By Howard Schneider
WASHINGTON (Reuters) – Federal Reserve Chair Jerome Powell and Vice Chair Philip Jefferson will make what are likely to be their last public comments before the U.S. central bank’s next meeting, as they try to reconcile a gravity-defying economy with their assessment that monetary policy is “restrictive” and inflation likely on its way down.
Both of those ideas have been called into question by job growth, retail spending, inflation and other data that continue to challenge the Fed’s expectation as the year began that the economy was gliding towards lower demand, slower growth, and price increases nearing the central bank’s 2% target.
Powell just over five weeks ago told a U.S. Senate panel the Fed was “not far” from gaining the confidence in falling inflation needed to cut interest rates, but policymakers, investors and outside analysts have lost a bit of faith in that outlook since.
In the days just after Powell’s congressional testimony, futures contracts tied to the Fed’s policy rate reflected an initial quarter-percentage-point rate cut as likely to occur at the central bank’s June 11-12 meeting, with two more reductions in borrowing costs by the end of 2024. Now the first cut is seen in September, and the odds of even a second cut were falling after the U.S. government reported on Monday a 0.7% rise in retail sales in March that exceeded expectations in a Reuters poll of economists.
Economists at Goldman Sachs raised their estimates of first-quarter economic growth to a 3.1% annual rate, from 2.5%, after that report, while others saw it as another reason for the Fed to keep its benchmark policy rate unchanged.
“This is another clear sign of the resilience of the U.S. consumer, which we think will keep growth strong this year and adds to the risks that the Federal Reserve will delay its first rate cut beyond June,” Michael Pearce, deputy chief U.S. economist at Oxford Economics, wrote in a note. “We still expect Fed officials to lower rates later this year, but that will be justified by renewed signs of moderating inflation later this year, rather than fears the economy is about to weaken dramatically.”

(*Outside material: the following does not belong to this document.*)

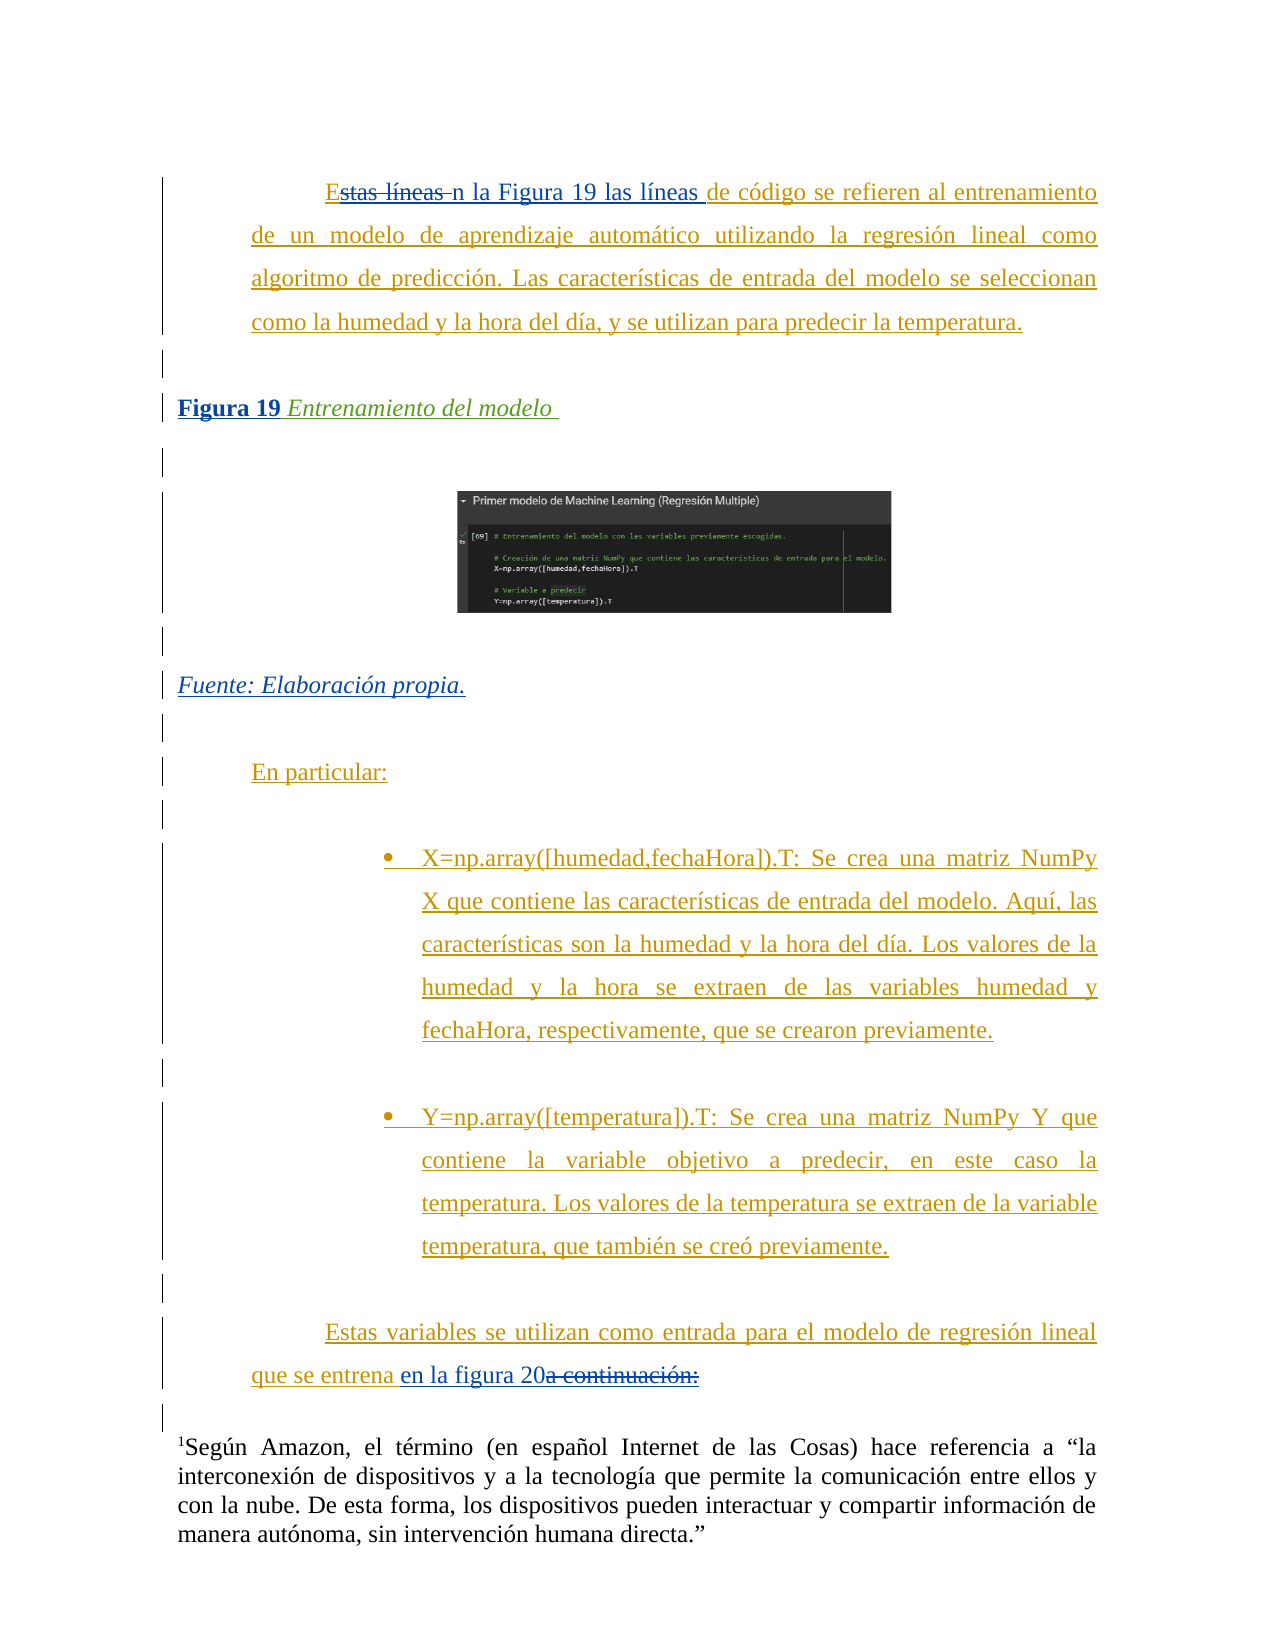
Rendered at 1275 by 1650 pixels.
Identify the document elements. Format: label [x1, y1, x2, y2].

Powell and Jefferson will have an opportunity to update where they think things stand in comments that begin with a 9 a.m. EDT (1300 GMT) speech by Jefferson, followed by Powell fielding questions alongside Bank of Canada Governor Tiff Macklem at 1:15 p.m. (1715 GMT). Both events are in Washington.
‘LAST MILE’
“Patience” is likely to remain the watchword.
When inflation was in fast decline last year, Powell was reluctant to declare the fight against it won, though the Fed did indicate the 5.25%-5.50% range was as high as the policy rate needed to be, and laid the groundwork for rate reductions beginning this year.
Officials at the Fed’s March 19-20 meeting said they still expected to cut the policy rate by three-quarters of a percentage point by the end of 2024. Powell at the time said disappointing inflation data in January and February “haven’t really changed the overall story, which is that of inflation moving down gradually on a sometimes-bumpy road toward 2%.”
Yet the bumps continue, enough so that some officials at the March meeting worried that monetary policy was not having the sort of impact that would be typically expected from the highest interest rates in a quarter of a century.
Data since then has shown a massive 303,000 jobs were added in March, the pace of consumer price increases accelerated, and even low-income households continued to spend.
The strength of the economy, policymakers suggest, is one reason they could wait to cut rates and be sure inflation will resume its decline.
New data on the personal consumption expenditures price index, which the Fed uses to set its inflation target, will be released next week, and could show some slight improvement for policymakers to take into their April 30-May 1 meeting.
But even optimists aren’t expecting a big improvement, if there is any at all.
“This question of the last mile is a little harder,” with progress slowing as the Fed gets closer to its inflation target, Chicago Fed President Austan Goolsbee said on Friday. “If we see that inflation is on this path back down to 2%, then … do we want to remain as restrictive as we are right now for a prolonged period? If inflation doesn’t come down. That answers it for us.”